Midtown Manhattan is characterized by a closely spaced signalized Cartesian grid systems of one-way streets, with short blocks (approximately 200 ft.) along the avenues, and long blocks (approximately 500 ft. or longer) along the cross streets. Substantial traffic demand exists due to the extremely heavy concentration and diversity of activities in this area. Vehicular traffic is often mixed with heavy pedestrian volumes, while intersection spillback arising from overflow queues is frequent, especially in the vicinity of business activity centers.
KLD developed an innovative approach to addresses traffic congestion from both demand and supply sides simultaneously. Various demand regulating strategies, depending on the prevailing congestion levels are applied at the peripheral roadways of the target control zone. These strategies proactively employ signal offsets and splits to exert a tapering and rebalancing effect on the traffic, for the purpose of better utilizing available network storage spaces while preserving the capacity of the target control zone. Inside the target control area, a dynamic queue balancing strategy is implemented at selected critical intersections to prevent propagation of spillovers with stabilized or diminished queues.
The control area has been incrementally expanded to a zone spanning from 1st Avenue to 9th Avenue and from E 57th Street to E 42nd Street, inclusive.
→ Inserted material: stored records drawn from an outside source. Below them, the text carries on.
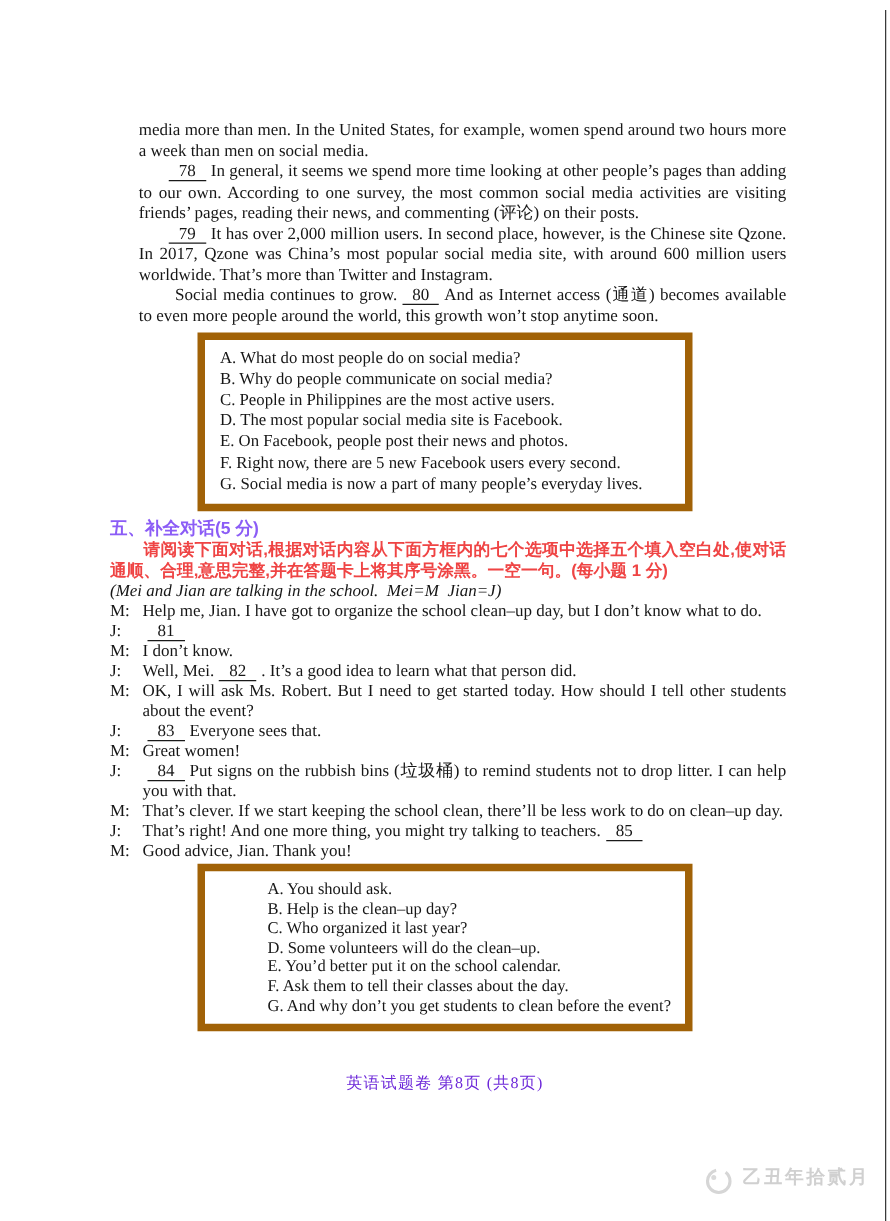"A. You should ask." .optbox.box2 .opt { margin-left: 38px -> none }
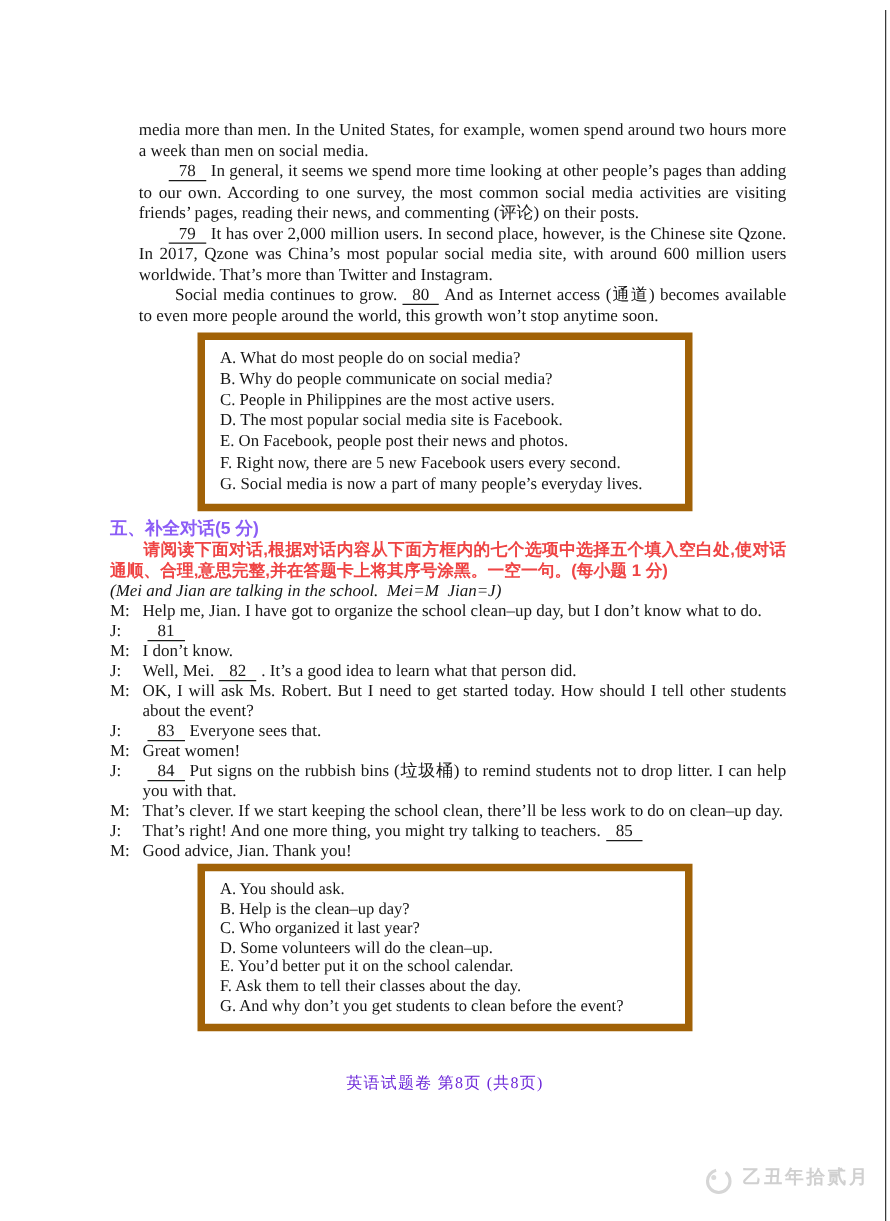"英语试题卷 第8页 (共8页)" .footer { color: #6d28d9 -> #be185d }
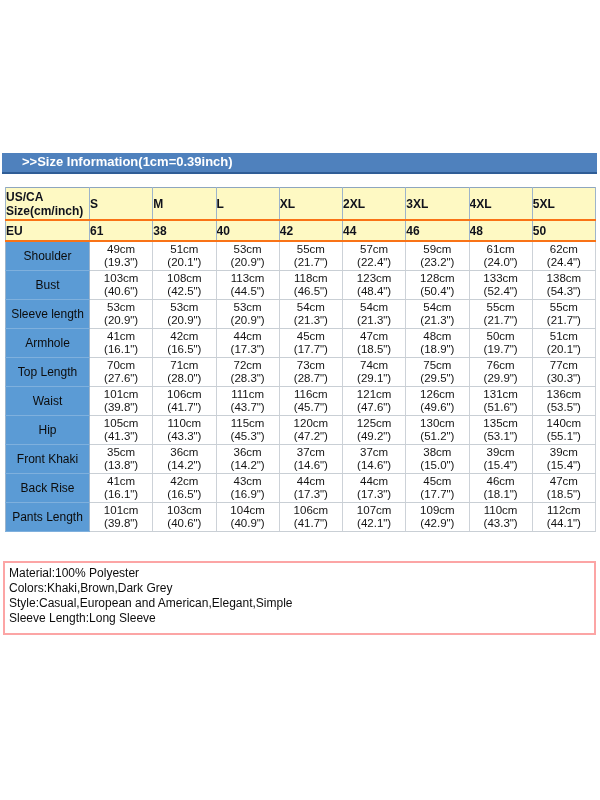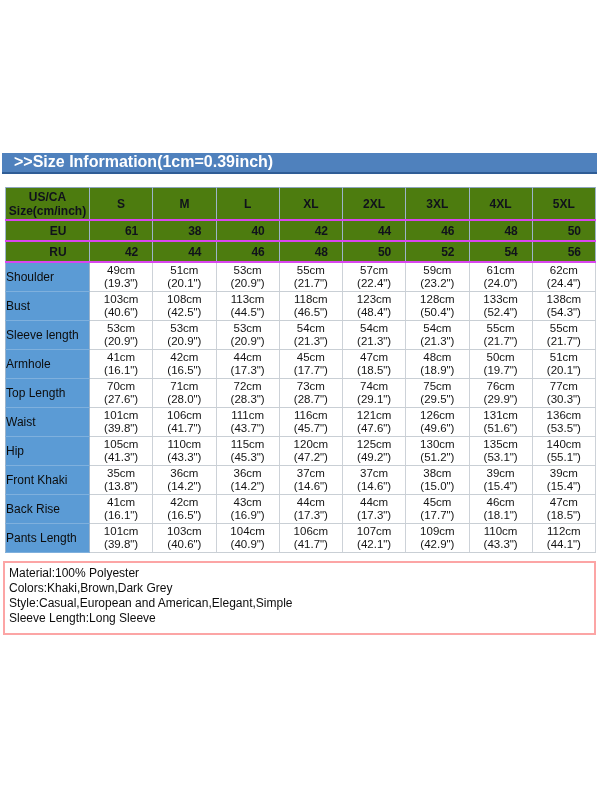">>Size Information(1cm=0.39inch)" .banner { font-size: 16px -> 13px; padding: 2px 4px 3px 12px -> 2px 4px 3px 20px }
Large-scale per-trip travel time data (nearly 1 million records daily), collected by roadside ETC tag readers, and traffic volume and occupancies data are analyzed in real time for generating demand regulating signal control strategies and adaptive signal timings for over 200 ASTC controllers.
Extensive analysis of large scale data sets was completed and initial results show an improvement in speed of around 10% within the congested study area.